Armuts-Forscher Butterwegge: »Es fehlt nicht an Daten, sondern an Taten«

Thema Armut: Politikertagung der Evangelischen Kirche von Westfalen


Von links: Dr. Christoph Butterwegge, Präses Annette Kurschus, NRW-Minister Rainer Schmeltzer und Klaus Breyer. Foto: EKvW

Eine Politik, die gegen Armut kämpft, muss idealistisch und realistisch zugleich sein. Diesen scheinbaren Widerspruch hat Präses Annette Kurschus am Freitagabend (2.9.) auf der Politikertagung der Evangelischen Kirche von Westfalen (EKvW) in Schwerte-Villigst beschrieben.

Ein Gemeinwesen dürfe sich weder von Sachzwängen lähmen lassen noch die Bodenhaftung verlieren, sagte die leitende Theologin der EKvW. Diese Balance ist biblisch begründet: »Es soll überhaupt keine Armen geben unter euch« und »Es wird allezeit Arme bei euch geben« – zwei Sätze, die in unmittelbarer Nähe im Alten Testament stehen.
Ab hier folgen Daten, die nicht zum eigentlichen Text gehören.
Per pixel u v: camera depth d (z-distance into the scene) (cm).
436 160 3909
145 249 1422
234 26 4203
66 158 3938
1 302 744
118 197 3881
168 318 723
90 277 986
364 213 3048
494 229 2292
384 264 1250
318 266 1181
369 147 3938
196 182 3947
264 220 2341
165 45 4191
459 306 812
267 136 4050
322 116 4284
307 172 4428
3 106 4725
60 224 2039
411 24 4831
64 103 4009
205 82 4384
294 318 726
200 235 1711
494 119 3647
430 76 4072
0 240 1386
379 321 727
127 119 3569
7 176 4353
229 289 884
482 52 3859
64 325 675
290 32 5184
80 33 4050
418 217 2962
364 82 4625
Angesichts steigender Armutszahlen in NRW warnte die Präses davor, dass das Interesse an Politik bei Armen sinkt. Wenn Menschen von der Politik nichts erwarten, drohe die Gefahr, dass andere sich dieses Gefühl zunutze machen und »Zielscheiben aufstellen für Frust und Wut« und »Feindbilder ausrufen, auf die sogar diejenigen, die selbst ganz unten sind, noch herabschauen können«. Das sei gefährlich für die Kultur und Struktur unseres Gemeinwesens.

Professor Dr. Christoph Butterwegge von der Universität Köln prangerte eine Politik an, »die das Land in mehr Reichtum und mehr Armut spaltet«. Armut sei nur die extremste Form sozialer Ungleichheit: »Armut und Reichtum sind zwei Seiten einer Medaille.« Durch die Senkung des Spitzensteuersatzes oder die Abschaffung der Erbschaftssteuer für Unternehmen würde Reichtum systematisch steuerlich begünstigt und gefördert.
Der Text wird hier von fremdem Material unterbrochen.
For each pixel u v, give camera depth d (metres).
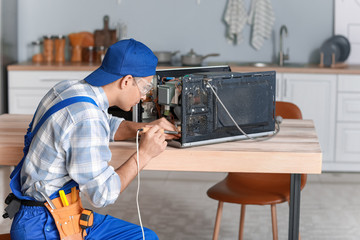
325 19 5.80
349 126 5.23
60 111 1.93
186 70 2.64
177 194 4.56
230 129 2.45
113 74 2.03
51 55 5.82
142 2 5.86
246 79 2.45
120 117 2.63
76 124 1.91
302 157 2.28
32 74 5.27
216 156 2.30
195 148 2.33
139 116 2.57
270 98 2.55
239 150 2.30
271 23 5.74
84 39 5.84
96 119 1.94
Nach Überzeugung des Politologen ist Armut in der kapitalistischen Hochleistungsgesellschaft politisch gewollt: »Sie soll zeigen, wie es einem ergeht, wenn man nicht funktioniert. Soziale Marktwirtschaft ist nur der Kosename für neoliberale Finanzpolitik.« Zu den regelmäßigen Armutsberichten erklärte er: »Es fehlt nicht an Daten, sondern an Taten.«

Solche Taten präsentierte Rainer Schmeltzer, nordrhein-westfälischer Minister für Arbeit, Integration und Soziales. Zum Beispiel die Landesinitiative »NRW hält zusammen … für ein Leben ohne Armut und Ausgrenzung«. Die im Jahr 2014 gestartete Initiative »bündelt die Kräfte aller Ressorts. Und sie ist langfristig angelegt, denn die Reduzierung von Armut und sozialer Ausgrenzung braucht einen langen Atem.«

Das Land unterstütze mit dem Programm »Starke Quartiere – starke Menschen« benachteiligte Stadtviertel. Doch der Kampf gegen Armut beginne bei einer entsprechenden Bundesgesetzgebung. »Das gilt beispielsweise für Arbeitsmarktreformen, aber auch für Reformen bei der Rente. Und ganz wesentlich ist natürlich die Frage der Verteilungsgerechtigkeit, zum Beispiel bei der Erbschaftssteuer und der Vermögenssteuer.«

Der Minister lobte die Rolle der Kirchen bei der Armutsbekämpfung: »Denn sie sind nah an den Menschen.« Für Lutz Lienenkämper, den Parlamentarischen Geschäftsführer der CDU-Landtagsfraktion NRW, hat die Sozialpolitik des Landes nicht zu den gewünschten Ergebnissen geführt. Das zeige der Anstieg der Armutsquote, besonders der Kinderarmut gegen den Bundestrend.